To address this escalating challenge, the Obama Administration has set a goal of making commercial buildings 20 percent more efficient within the next 10 years, which could reduce business owners’ energy bills by about $40 billion per year (2).

Demand Response stands to play an important role in meeting these energy efficiency goals.

Due to smart grid technologies which allow a bi-directional flow of information between end users and the electric utility, DR has evolved from a reliability tool used in peak emergencies to a solution for actively managing energy use. The latter is often referred to as DR 2.0 or demand management. Through actively managing energy use and participating in DR programs, commercial buildings can help mitigate the stress of new demands on the grid such as unpredictable renewable energy sources and electric vehicles.

However, until recently, DR has typically seen a higher success rate in the industrial sector, because many factories are already equipped with energy management and power systems that can be tapped to share power. In commercial building settings, there is often a lack of technology readily available to automate the DR process. Additionally, commercial buildings, such as offices or retail stores, have the added responsibility of addressing the needs of multiple tenants or shoppers before making an energy decision. For example, a retail store manager cannot simply turn down air conditioners during the heat of the summer or dim lights during store hours to meet DR requirements.

In order to expand DR participation in the commercial sector and reach DR’s maximum potential, technologies such as smart grid enabled building automation systems (BASs) have been growing in popularity. These systems allow facility managers to measure and control energy use across disparate building systems – from lighting to HVAC systems. BASs can communicate directly with the electric grid to provide facility managers with real-time information about the level of energy demand the utility is experiencing, and thus enables them to make more intelligent energy management decisions based on this insight. For instance, when energy demand and prices are high, facility managers can consult the BAS to determine where load can be shed, whether it should be turning down the air conditioning for a certain period of time or switching off lights in unoccupied rooms.

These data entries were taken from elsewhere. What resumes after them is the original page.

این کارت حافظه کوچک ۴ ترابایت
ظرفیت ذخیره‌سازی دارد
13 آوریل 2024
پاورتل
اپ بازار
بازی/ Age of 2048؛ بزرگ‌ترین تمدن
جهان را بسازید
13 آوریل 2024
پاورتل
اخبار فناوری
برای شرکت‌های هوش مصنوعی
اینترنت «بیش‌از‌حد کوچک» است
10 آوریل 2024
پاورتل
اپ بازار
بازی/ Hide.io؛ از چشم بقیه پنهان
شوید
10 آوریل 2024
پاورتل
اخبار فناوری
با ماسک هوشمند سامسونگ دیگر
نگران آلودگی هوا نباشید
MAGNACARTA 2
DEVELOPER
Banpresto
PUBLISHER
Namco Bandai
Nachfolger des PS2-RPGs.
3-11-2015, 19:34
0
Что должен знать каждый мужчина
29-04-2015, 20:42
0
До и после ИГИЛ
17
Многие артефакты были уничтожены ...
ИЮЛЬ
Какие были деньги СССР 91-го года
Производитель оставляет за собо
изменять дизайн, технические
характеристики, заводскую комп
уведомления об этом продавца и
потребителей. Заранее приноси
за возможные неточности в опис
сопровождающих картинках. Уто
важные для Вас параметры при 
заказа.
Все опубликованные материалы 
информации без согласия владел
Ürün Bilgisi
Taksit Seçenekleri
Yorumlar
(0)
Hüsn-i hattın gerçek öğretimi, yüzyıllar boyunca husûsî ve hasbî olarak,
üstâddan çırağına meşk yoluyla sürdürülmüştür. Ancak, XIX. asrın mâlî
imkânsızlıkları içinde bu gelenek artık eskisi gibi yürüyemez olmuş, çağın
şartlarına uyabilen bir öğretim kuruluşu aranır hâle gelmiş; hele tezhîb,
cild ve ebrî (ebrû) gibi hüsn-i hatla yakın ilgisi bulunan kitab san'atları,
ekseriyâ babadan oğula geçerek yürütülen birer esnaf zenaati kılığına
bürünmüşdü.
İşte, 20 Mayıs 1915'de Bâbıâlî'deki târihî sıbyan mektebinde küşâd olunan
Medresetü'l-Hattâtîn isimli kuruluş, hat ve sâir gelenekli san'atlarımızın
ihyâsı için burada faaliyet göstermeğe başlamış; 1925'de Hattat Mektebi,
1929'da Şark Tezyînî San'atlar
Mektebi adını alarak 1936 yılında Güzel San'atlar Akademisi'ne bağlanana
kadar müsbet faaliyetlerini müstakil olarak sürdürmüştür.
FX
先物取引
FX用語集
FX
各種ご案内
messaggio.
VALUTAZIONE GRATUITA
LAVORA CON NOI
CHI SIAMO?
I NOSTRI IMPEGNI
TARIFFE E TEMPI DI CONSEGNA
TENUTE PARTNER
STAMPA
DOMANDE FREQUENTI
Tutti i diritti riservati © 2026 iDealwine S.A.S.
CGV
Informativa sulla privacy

These practices will simultaneously cut buildings’ energy costs and reduce peak loads for utilities.  Ultimately, this will reduce the overall carbon footprint associated with electricity generation by reducing the need to build more fossil-fuel burning power plants to meet the utilities’ peak load demand.

In addition to the environmental benefits and reduced energy bills that a commercial building can recoup by acting as a DR resource, recent legislation by the Federal Energy Regulatory Commission (FERC) has made large steps towards increasing the monetary value of demand-side resources. FERC ruling 745, which I discussed in more detail in an earlier Daily Energy Report column, requires wholesale market operators to pay the same price for DR resources as they would for traditional generation resources. As a result, it encourages building owners and managers across sectors to participate in DR programs by enabling them to generate a revenue stream through their participation.

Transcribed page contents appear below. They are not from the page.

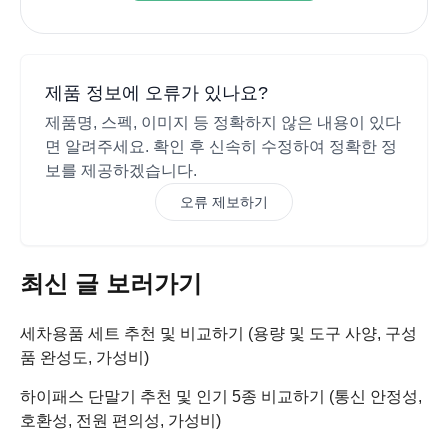
제품 정보에 오류가 있나요?
제품명, 스펙, 이미지 등 정확하지 않은 내용이 있다
면 알려주세요. 확인 후 신속히 수정하여 정확한 정
보를 제공하겠습니다.
오류 제보하기
최신 글 보러가기
세차용품 세트 추천 및 비교하기 (용량 및 도구 사양, 구성
품 완성도, 가성비)
하이패스 단말기 추천 및 인기 5종 비교하기 (통신 안정성,
호환성, 전원 편의성, 가성비)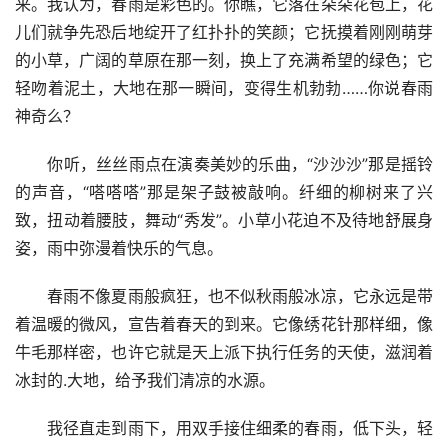
来。我认为，春雨是彩色的。你瞧，它落在朵朵花苞上，花
儿们就争先恐后地绽开了红扑扑的笑颜；它抚摸着刚刚萌芽
的小草，广阔的草原在那一刻，换上了充满希望的绿色；它
轻吻着泥土，大地在那一瞬间，变得生机勃勃……你说春雨
神奇么？
　　你听，丝丝雨点在演奏美妙的乐曲，“沙沙沙”那是摇铃
的声音，“嗒嗒嗒”那是架子鼓被敲响。纤细的柳树来了兴
致，扭动着腰肢，舞动“秀发”。小草小花迫不及待地舒展身
姿，雨中弥漫着快乐的气息。
　　春雨不像夏雨般疯狂，也不似秋雨般冰凉，它永远是带
着温暖的微风，宣告着春天的到来。它像绣花针那样细，像
牛毛那样密，也许它就是天上派下执行任务的天使，滋润着
冰封的.大地，给予我们清凉的水源。
　　我径直走到雨下，用双手接住细柔的春雨，低下头，轻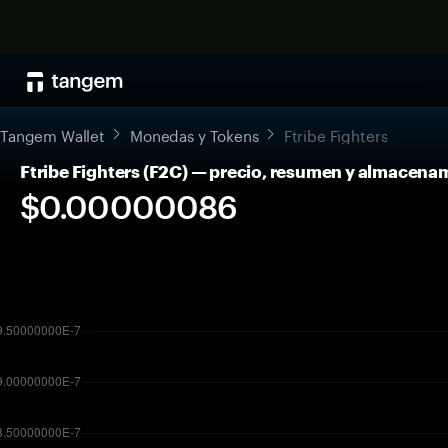
Tangem Wallet
Monedas y Tokens
Ftribe Fighters
Ftribe Fighters (F2C) — precio, resumen y almacena
$0.00000086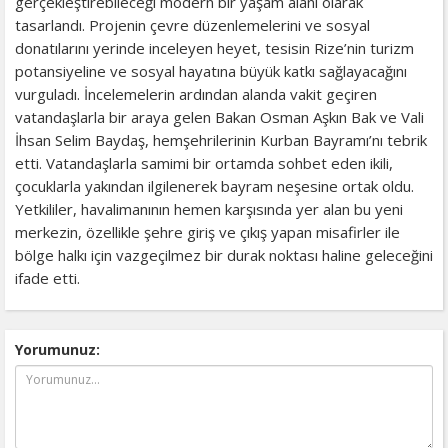
gerçekleştirebileceği modern bir yaşam alanı olarak
tasarlandı. Projenin çevre düzenlemelerini ve sosyal
donatılarını yerinde inceleyen heyet, tesisin Rize’nin turizm
potansiyeline ve sosyal hayatına büyük katkı sağlayacağını
vurguladı. İncelemelerin ardından alanda vakit geçiren
vatandaşlarla bir araya gelen Bakan Osman Aşkın Bak ve Vali
İhsan Selim Baydaş, hemşehrilerinin Kurban Bayramı’nı tebrik
etti. Vatandaşlarla samimi bir ortamda sohbet eden ikili,
çocuklarla yakından ilgilenerek bayram neşesine ortak oldu.
Yetkililer, havalimanının hemen karşısında yer alan bu yeni
merkezin, özellikle şehre giriş ve çıkış yapan misafirler ile
bölge halkı için vazgeçilmez bir durak noktası haline geleceğini
ifade etti.
Yorumunuz: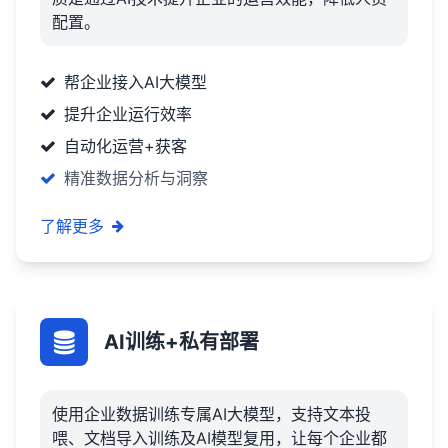
配置。
帮企业接入AI大模型
提升企业运行效率
自动化运营+获客
精准数据分析与洞察
了解更多
AI训练+私有部署
使用企业数据训练专属AI大模型，支持文本投
喂、文档导入训练及AI模型复用，让每个企业都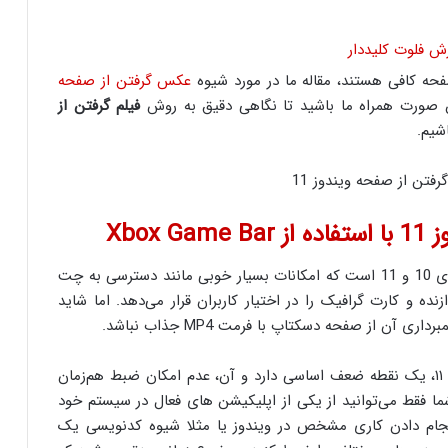
فحه کافی هستند، مقاله ما در مورد شیوه
عکس گرفتن از صفحه
 صورت همراه ما باشید تا نگاهی دقیق به روش
فیلم گرفتن از
شیم.
Xbox
Xbox Game Bar یکی از ابزارهای کاربردی در ویندوزهای 10 و 11 است که امکانات بسیار خوبی مانند دسترسی به چت
 و کارت گرافیک را در اختیار کاربران قرار می‌دهد. اما شاید
ی آن از صفحه دسکتاپ با فرمت MP4 جذاب نباشد.
هرچند، این نرم افزار برای فیلم گرفتن از صفحه ویندوز ۱۱، یک نقطه ضعف اساسی دارد و آن، عدم امکان ضبط هم‌زمان
ا فقط می‌توانید از یکی از اپلیکیشن های فعال در سیستم خود
انجام دادن کاری مشخص در ویندوز یا مثلا شیوه کدنویسی یک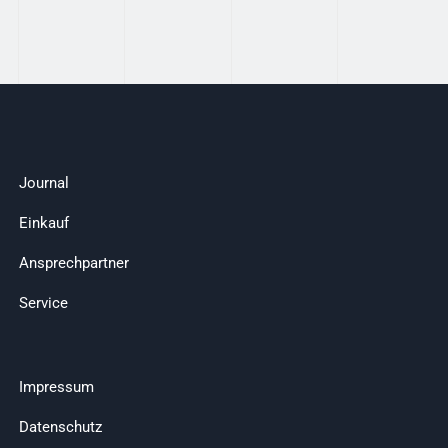
Journal
Einkauf
Ansprechpartner
Service
Impressum
Datenschutz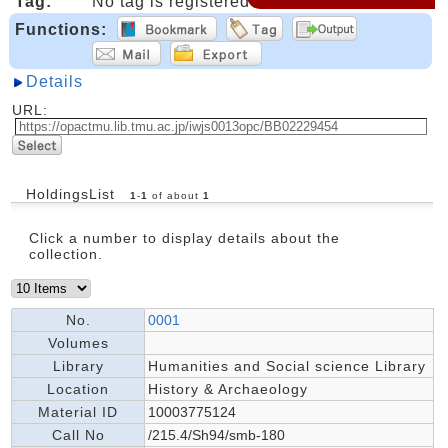
Tag:
No tag is registered
Functions:
Details
URL:
HoldingsList
1
-
1
of about
1
Click a number to display details about the
collection.
No.
0001
Volumes
Library
Humanities and Social science Library
Location
History & Archaeology
Material ID
10003775124
Call No
/215.4/Sh94/smb-180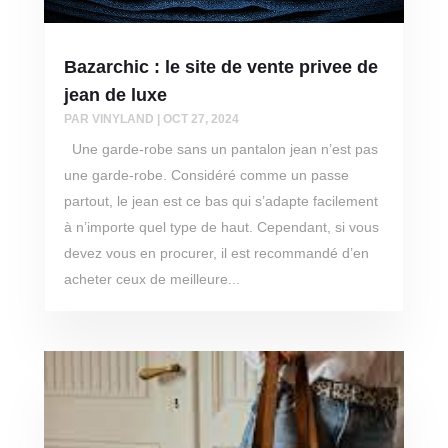
Bazarchic : le site de vente privee de
jean de luxe
PAR
VINYLAND
|
OCT 27, 2024
Une garde-robe sans un pantalon jean n’est pas
une garde-robe. Considéré comme un passe
partout, le jean est ce bas qui s’adapte facilement
à n’importe quel type de haut. Cependant, si vous
devez vous en procurer, il est recommandé d’en
acheter ceux de meilleure...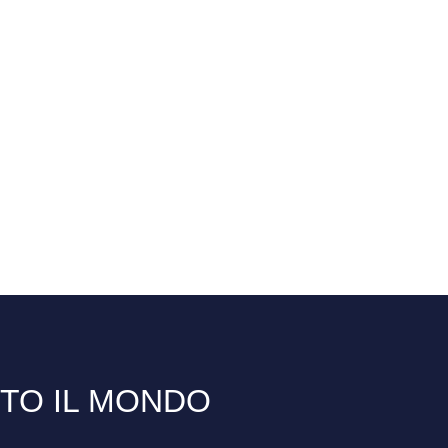
TTO IL MONDO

Yet another move to encourage DR participation in the commercial sector came earlier this year, from The U.S. Green Building Council (USGBC), which has been studying ways it can count DR as part of its LEED rating system. The USGBC, in conjunction with Schneider Electric, Skipping Stone and Lawrence Berkley National Lab, announced plans to release a comprehensively updated LEED Demand Response Pilot Credit. Originally launched in 2010, the enhanced Demand Response Pilot Credit will establish guidelines anticipated to increase participation in automated DR programs.

As part of the credit, LEED projects that satisfy the requirements by demonstrating their ability to shift energy consumption during peak events by 10 percent of peak load demand will earn a point towards LEED certification when they participate in existing utility-sponsored DR programs that meet guidelines established in the pilot credit. Additional points are also available for projects that implement semi or fully automated DR programs in their buildings.

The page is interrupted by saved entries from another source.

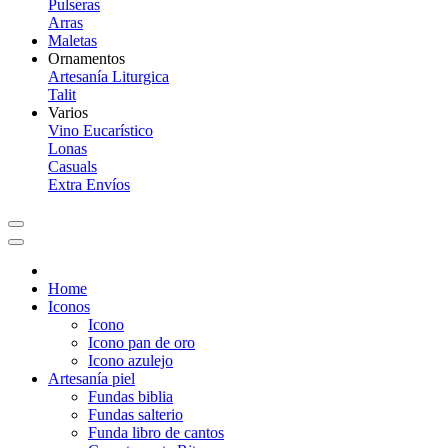
Pulseras
Arras
Maletas
Ornamentos
Artesanía Liturgica
Talit
Varios
Vino Eucarístico
Lonas
Casuals
Extra Envíos
Home
Iconos
Icono
Icono pan de oro
Icono azulejo
Artesanía piel
Fundas biblia
Fundas salterio
Funda libro de cantos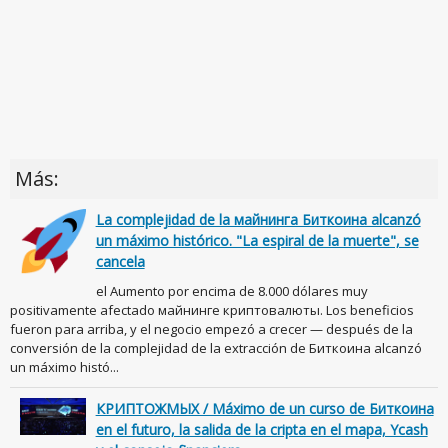
Más:
La complejidad de la майнинга Биткоина alcanzó
un máximo histórico. "La espiral de la muerte", se
cancela
el Aumento por encima de 8.000 dólares muy
positivamente afectado майнинге криптовалюты. Los beneficios
fueron para arriba, y el negocio empezó a crecer — después de la
conversión de la complejidad de la extracción de Биткоина alcanzó
un máximo histó...
КРИПТОЖМЫХ / Máximo de un curso de Биткоина
en el futuro, la salida de la cripta en el mapa, Ycash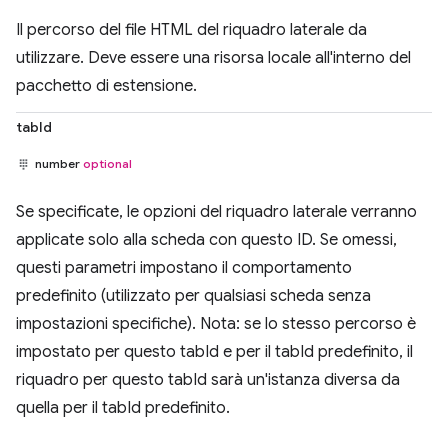
Il percorso del file HTML del riquadro laterale da
utilizzare. Deve essere una risorsa locale all'interno del
pacchetto di estensione.
tabId
number
optional
Se specificate, le opzioni del riquadro laterale verranno
applicate solo alla scheda con questo ID. Se omessi,
questi parametri impostano il comportamento
predefinito (utilizzato per qualsiasi scheda senza
impostazioni specifiche). Nota: se lo stesso percorso è
impostato per questo tabId e per il tabId predefinito, il
riquadro per questo tabId sarà un'istanza diversa da
quella per il tabId predefinito.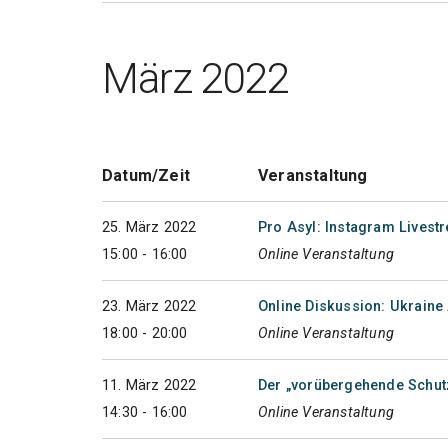
März 2022
Datum/Zeit
Veranstaltung
25. März 2022
Pro Asyl: Instagram Livest
15:00 - 16:00
Online Veranstaltung
23. März 2022
Online Diskussion: Ukraine 
18:00 - 20:00
Online Veranstaltung
11. März 2022
Der „vorübergehende Schutz
14:30 - 16:00
Online Veranstaltung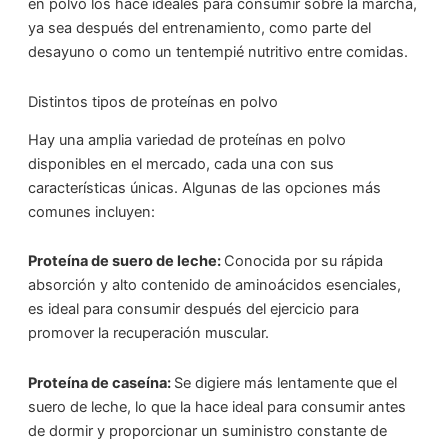
en polvo los hace ideales para consumir sobre la marcha,
ya sea después del entrenamiento, como parte del
desayuno o como un tentempié nutritivo entre comidas.
Distintos tipos de proteínas en polvo
Hay una amplia variedad de proteínas en polvo
disponibles en el mercado, cada una con sus
características únicas. Algunas de las opciones más
comunes incluyen:
Proteína de suero de leche:
Conocida por su rápida
absorción y alto contenido de aminoácidos esenciales,
es ideal para consumir después del ejercicio para
promover la recuperación muscular.
Proteína de caseína:
Se digiere más lentamente que el
suero de leche, lo que la hace ideal para consumir antes
de dormir y proporcionar un suministro constante de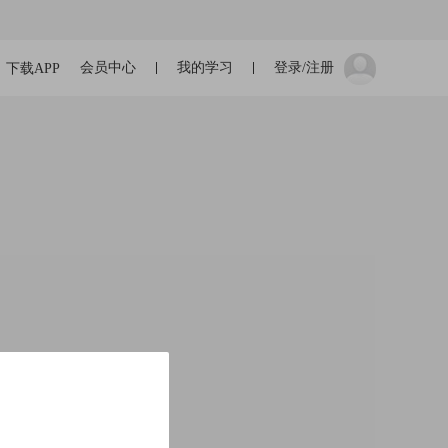
会员中心
我的学习
登录/注册
下载APP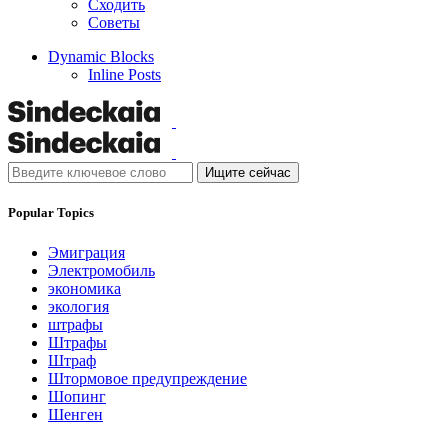
Сходить
Советы
Dynamic Blocks
Inline Posts
Ищите сейчас
Popular Topics
Эмиграция
Электромобиль
экономика
экология
штрафы
Штрафы
Штраф
Штормовое предупреждение
Шопинг
Шенген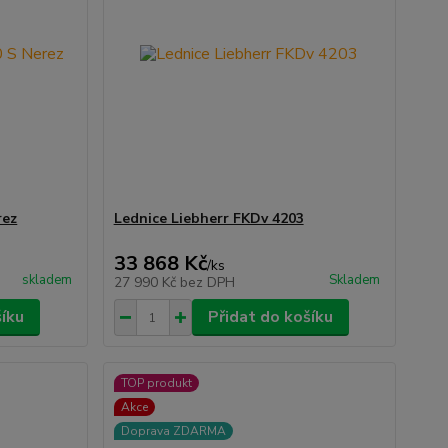
rez
Lednice Liebherr FKDv 4203
33 868 Kč
/
ks
skladem
Skladem
27 990 Kč
bez DPH
šíku
Přidat do košíku
TOP produkt
Akce
Doprava ZDARMA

By tying building energy consumption into DR networks for more efficient power consumption, a number of benefits will be realized for commercial buildings, utilities, and the environment. Through these incentives and technology innovations, commercial building stakeholders should have more motivation (and the necessary tools at their disposal) to drive greater efficiencies in facilities today.

Written by Donald Rickey, Senior Vice President, Energy Business, Schneider Electric

Supporting resources:

-  (1) U.S. Green Building Council: Energy Information Administration (2008). Assumptions to the Annual Energy Outlook.

- (2) U.S. Department of Energy. “QTR: Report on the First Quadrennial Review.” Energy.Gov. U.S. Department of Energy, Sept. 2011. Web. 29 Sept. 2011.